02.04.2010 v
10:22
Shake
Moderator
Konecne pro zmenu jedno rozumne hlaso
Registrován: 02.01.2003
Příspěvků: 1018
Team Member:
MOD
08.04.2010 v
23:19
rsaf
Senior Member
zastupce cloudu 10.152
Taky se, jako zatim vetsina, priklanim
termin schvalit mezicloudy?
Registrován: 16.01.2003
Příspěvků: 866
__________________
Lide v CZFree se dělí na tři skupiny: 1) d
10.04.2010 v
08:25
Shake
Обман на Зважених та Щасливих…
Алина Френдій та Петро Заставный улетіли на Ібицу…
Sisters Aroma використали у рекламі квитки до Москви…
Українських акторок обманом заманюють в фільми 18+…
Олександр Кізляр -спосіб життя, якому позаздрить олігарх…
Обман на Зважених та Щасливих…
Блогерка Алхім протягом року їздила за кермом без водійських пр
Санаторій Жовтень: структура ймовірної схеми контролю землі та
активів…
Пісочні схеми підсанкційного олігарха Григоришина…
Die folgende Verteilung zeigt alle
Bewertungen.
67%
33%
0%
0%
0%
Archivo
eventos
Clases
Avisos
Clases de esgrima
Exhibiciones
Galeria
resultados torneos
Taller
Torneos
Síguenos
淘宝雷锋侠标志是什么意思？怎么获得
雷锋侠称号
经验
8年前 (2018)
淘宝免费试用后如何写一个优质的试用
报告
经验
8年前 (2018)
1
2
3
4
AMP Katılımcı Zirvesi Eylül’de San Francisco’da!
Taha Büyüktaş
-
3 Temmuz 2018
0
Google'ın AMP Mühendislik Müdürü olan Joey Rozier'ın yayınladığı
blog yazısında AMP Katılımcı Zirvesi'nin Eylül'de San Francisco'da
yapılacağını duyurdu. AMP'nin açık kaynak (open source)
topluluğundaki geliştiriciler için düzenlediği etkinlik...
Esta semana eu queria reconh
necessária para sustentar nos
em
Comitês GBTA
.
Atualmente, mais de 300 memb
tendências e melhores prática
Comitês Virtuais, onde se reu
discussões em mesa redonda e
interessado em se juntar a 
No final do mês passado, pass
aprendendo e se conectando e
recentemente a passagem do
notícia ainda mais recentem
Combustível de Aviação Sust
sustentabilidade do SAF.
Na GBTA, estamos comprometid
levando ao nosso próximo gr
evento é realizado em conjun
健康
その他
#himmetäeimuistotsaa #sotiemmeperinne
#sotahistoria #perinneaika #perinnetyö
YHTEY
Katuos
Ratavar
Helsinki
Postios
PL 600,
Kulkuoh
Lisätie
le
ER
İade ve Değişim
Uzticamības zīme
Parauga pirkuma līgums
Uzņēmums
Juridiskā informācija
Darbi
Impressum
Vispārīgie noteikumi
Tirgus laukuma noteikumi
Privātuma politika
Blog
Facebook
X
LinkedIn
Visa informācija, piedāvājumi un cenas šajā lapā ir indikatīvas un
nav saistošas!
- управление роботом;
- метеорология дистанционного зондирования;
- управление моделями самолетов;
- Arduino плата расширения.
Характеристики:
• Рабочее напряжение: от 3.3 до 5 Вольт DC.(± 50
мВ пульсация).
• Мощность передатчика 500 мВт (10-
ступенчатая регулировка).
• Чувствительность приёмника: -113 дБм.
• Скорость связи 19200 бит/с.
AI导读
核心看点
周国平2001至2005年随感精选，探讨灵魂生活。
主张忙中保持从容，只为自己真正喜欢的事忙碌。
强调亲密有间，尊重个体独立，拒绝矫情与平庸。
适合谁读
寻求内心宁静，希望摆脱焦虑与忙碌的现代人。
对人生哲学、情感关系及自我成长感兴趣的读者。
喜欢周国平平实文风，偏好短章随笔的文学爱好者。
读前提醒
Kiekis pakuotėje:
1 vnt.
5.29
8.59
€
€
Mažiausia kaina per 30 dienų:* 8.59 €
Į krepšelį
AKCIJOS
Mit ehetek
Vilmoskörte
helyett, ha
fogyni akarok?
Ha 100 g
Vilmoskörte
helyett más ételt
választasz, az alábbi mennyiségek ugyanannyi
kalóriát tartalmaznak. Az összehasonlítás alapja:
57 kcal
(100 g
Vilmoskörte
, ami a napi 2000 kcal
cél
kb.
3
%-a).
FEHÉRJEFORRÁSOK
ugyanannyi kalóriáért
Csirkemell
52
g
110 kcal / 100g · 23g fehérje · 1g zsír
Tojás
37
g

WHAT YOU ARE ASKED TO DO:
Pull out every line of the records that contains the string "Francisco", matching upper and lower case exactly.

EXPECTED OUTPUT:
AMP Katılımcı Zirvesi Eylül’de San Francisco’da!
blog yazısında AMP Katılımcı Zirvesi'nin Eylül'de San Francisco'da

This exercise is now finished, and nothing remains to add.